Traditional liberals will no doubt be driven batty by a prominent progressive activist like Lessig saying this, because they too often view Republicans as the ‘Source of All That is Evil’ with their own side being (mostly) blameless. But, big money and corporate interests dominate and corrupt politics in both parties, not just one.
That doesn’t mean lefties and Tea Party members need to join together or even speak much to each other. But, they do have a commonality of interests. Martin Luther King and Malcolm X only met once and certainly had major disagreements, but they did work towards mostly the same goals. Conservatives like Rep. Ron Paul and Scott Ritter, the chief UN weapons inspector in Iraq, have been steadfast in their opposition to the Iraq War. Maybe if they’d been invited to speak at the big antiwar protests, the message and impact would have spread much further. But instead, the protests were cloistered, lefties talking to lefties. It could have been so much more. But, that can only happen when you reach across traditional political boundaries.
Karl Denninger, who launched a tea party to specifically oppose the financial bailouts, says:
“The Tea Party was initiated as a political protest against the unlawful and in fact unconstitutional usurpation of power from the Congress and The People in the form of extortion-led bailouts of enterprises that had engaged in acts that I, and many others, believe were at least civilly actionable and in many cases crossed the line into criminal activity… The Tea Party was and is about the corruption of American Politics and the blatant and outrageous theft from all Americans that has resulted.”

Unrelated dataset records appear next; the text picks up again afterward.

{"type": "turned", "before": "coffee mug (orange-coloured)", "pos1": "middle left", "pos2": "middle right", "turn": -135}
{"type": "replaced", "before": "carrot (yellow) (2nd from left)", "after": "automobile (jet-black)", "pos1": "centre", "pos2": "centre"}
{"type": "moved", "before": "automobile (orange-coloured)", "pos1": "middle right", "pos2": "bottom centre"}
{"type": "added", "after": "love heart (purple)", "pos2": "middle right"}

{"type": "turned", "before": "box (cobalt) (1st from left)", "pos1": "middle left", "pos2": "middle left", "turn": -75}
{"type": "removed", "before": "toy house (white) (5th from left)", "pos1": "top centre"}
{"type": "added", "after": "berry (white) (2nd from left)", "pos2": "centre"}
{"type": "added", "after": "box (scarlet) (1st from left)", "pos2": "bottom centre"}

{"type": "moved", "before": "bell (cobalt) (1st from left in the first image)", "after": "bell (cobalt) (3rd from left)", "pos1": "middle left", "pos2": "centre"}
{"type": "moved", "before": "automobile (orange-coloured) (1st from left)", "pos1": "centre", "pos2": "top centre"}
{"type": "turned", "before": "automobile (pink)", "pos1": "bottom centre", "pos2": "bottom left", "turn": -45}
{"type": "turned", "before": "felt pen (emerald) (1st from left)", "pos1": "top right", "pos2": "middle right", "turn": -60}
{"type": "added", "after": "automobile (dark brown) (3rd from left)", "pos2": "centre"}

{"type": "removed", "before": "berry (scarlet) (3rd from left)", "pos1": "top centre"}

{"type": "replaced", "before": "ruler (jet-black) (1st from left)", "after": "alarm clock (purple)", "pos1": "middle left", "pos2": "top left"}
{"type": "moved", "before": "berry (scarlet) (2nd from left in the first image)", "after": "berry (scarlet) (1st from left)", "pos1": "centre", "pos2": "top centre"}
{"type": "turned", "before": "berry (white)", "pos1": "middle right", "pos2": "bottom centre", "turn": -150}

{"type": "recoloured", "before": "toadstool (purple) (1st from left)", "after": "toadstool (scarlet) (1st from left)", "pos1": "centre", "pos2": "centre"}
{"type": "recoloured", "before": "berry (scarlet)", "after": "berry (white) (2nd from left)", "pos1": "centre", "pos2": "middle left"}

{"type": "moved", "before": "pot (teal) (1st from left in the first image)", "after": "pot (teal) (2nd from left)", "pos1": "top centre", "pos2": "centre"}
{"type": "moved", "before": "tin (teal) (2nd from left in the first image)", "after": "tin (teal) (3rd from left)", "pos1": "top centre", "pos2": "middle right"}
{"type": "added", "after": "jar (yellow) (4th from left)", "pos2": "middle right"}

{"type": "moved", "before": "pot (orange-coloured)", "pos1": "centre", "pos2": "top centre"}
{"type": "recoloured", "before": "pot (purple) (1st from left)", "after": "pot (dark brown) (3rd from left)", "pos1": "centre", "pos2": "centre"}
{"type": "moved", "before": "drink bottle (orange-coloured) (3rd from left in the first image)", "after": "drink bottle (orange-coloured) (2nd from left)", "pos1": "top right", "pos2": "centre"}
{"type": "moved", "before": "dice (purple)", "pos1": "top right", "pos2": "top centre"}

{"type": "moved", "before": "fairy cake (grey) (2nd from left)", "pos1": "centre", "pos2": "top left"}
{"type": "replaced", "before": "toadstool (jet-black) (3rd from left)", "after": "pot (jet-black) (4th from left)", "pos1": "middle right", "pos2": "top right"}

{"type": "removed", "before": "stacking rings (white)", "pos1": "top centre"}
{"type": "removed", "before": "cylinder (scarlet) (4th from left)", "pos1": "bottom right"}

Works for me, how about you? Lessig is correct. The Tea Party is an important political movement. So rather than singling out their extremist fringe, then portraying it as being the norm (just like the Right did during anti-Iraq war protests), the Left should seriously embrace their anti-corruption stance.
“The limping Left”, indeed. Liberals seem in thrall to Obama, waiting for him to do the right thing. So they don’t substantially criticize the Obama Administration or get in the faces of Democratic politicians who support Wall Street in the way that the Tea Party does with Republicans. And they need to. Because right now the Democratic Party is seen as the defender of the status quo while the Republican Party is viewed as the reformist. That’s certainly quite a switch.
As for the hard Left, well, just look at the Pacifica Foundation. They own five radio stations in major metro areas and were founded to be an independent voice of the Left. But the network is now disintegrating into Loony Land and quite possibly insolvency, at a time when such a voice is sorely needed. The Marxist Left, now that they finally have a real life capitalist crisis to organize on, has mostly disappeared from public view. Go figure.
The Left and the Right do indeed face a common enemy, which is the corruption of our political system. Let’s focus on that. We need a clean, transparent, and honest political system. That must come first, because without it, we don’t have a functioning democracy. Together, working in our own ways, we can reach far more people than we can separately.